El mendigo del santoral.
Otros son doctores, mártires, confesores, papas, fundadores, abades,
él solo eso, mendigo, y así consta.
Podríamos
añadir y vagabundo. Ya que es un hecho comprobado que llevó una vida errante y
miserable sencillamente porque no servía para nada más.
San Benito José Labre |
Sin salud, sin
instrucción, sin capacidad para ser religioso, le rechazan en todas partes,
ninguna comunidad le acepta, y entonces se echa a los caminos pordioseando para
peregrinar. Largas y penosas visitas andariegas a santuarios remotos de la
Virgen –su cortesía a lo divino-, está incluso en Compostela y Montserrat,
llega a Loreto para ver la casa de Nazaret, y por fin ancla en Roma.
Un mendigo más
entre la turba innumerable de pobres reales o simulados, píos o granujas que
llenan Roma. Pero no, él es el más desamparado y piojoso, persiguiendo de iglesia
en iglesia el fulgor de la Eucaristía, rezando sin cesar, releyendo los pocos
libros que llevaba en su hatillo: un evangelio, el Kempis.
Miserable que
duerme en las escaleras y portales, que come desperdicios y que sonríe en sus
éxtasis a la Gran Presencia que le dora el alma.
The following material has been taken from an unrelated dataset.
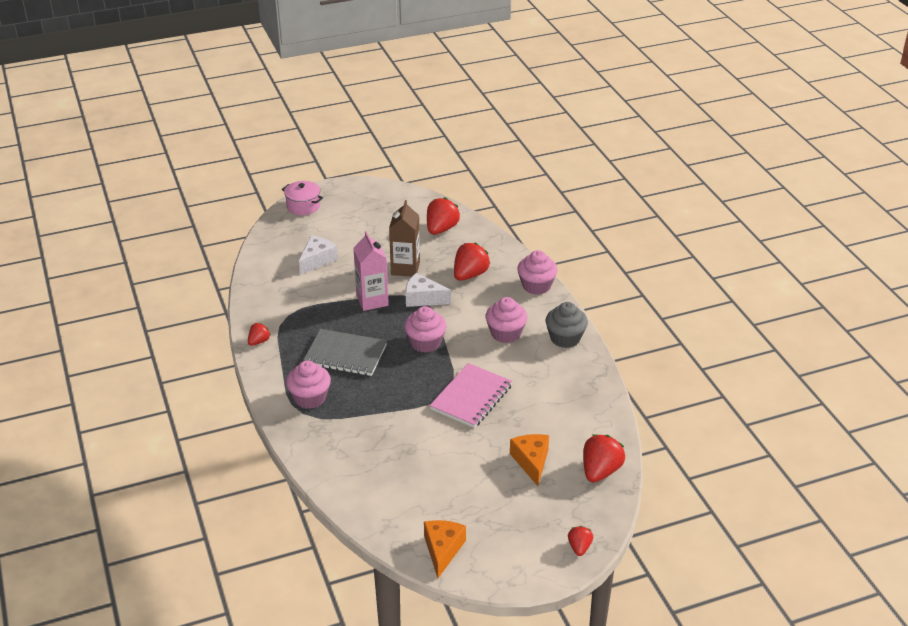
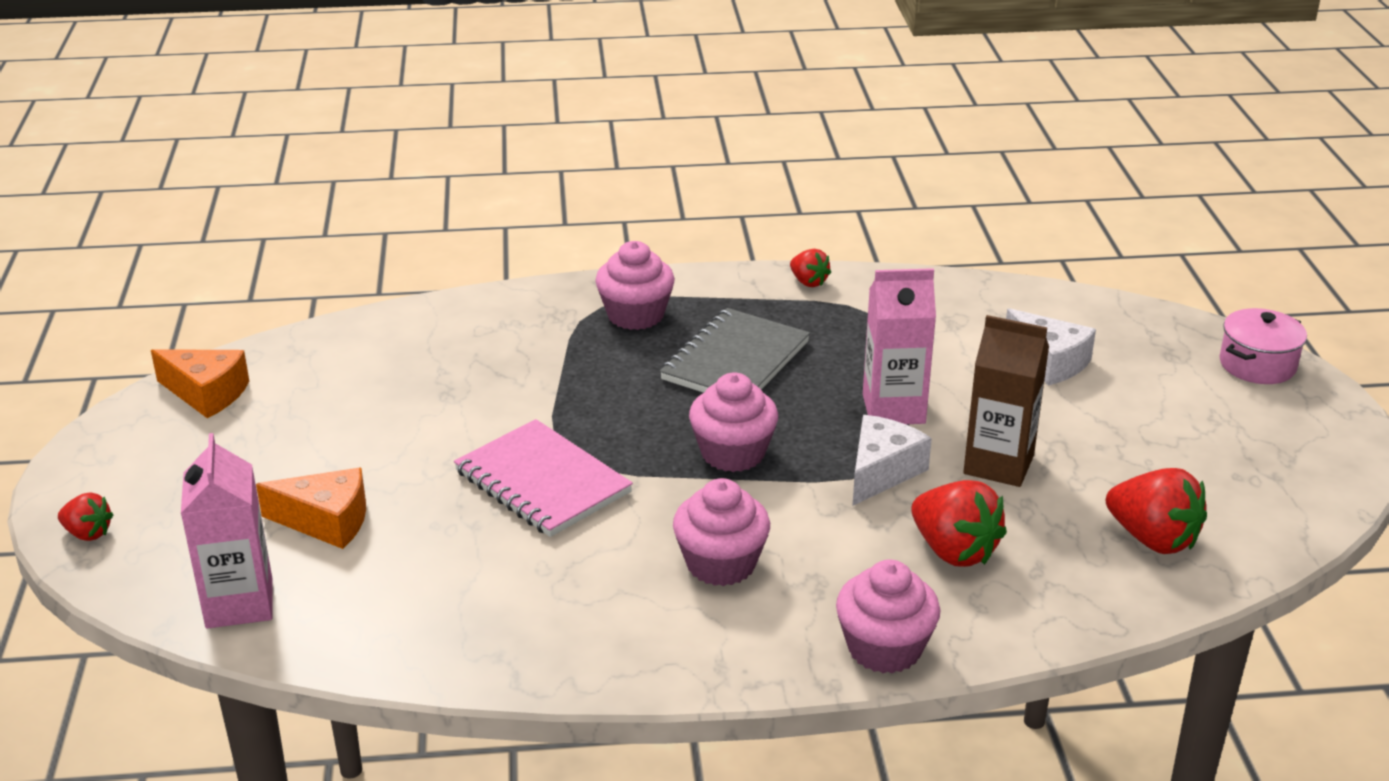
camera: 105 degrees right, 5 degrees down
grey cupcake [545,302,588,348] -> none
red strawberry [583,434,625,483] -> pink carton [181,433,273,629]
Así se hizo santo este
extrañísimo francés, coetáneo y paisano de Robespierre.
Al final del
siglo de las luces parece que necesitaba un campeón de la fe que aplastase la
hidra de la impiedad. Un Tomás para refutar errores, un Agustín para vencer con
su pluma, un Ignacio para fundar una milicia espiritual o un Francisco, santos
que fueran grandes ante el mundo. Pero como escarnio al sentido común la
Providencia elige un desecho social, lo más humilde y sucio de la brillante Roma,
para que aprendamos a no creer en lo que ven nuestros ojos.
Publicado en Cuenca, 16 de
abril de 2020. Actualizado el 16 de abril de 2024.
Por: José María Rodríguez
González. Profesor e investigador histórico.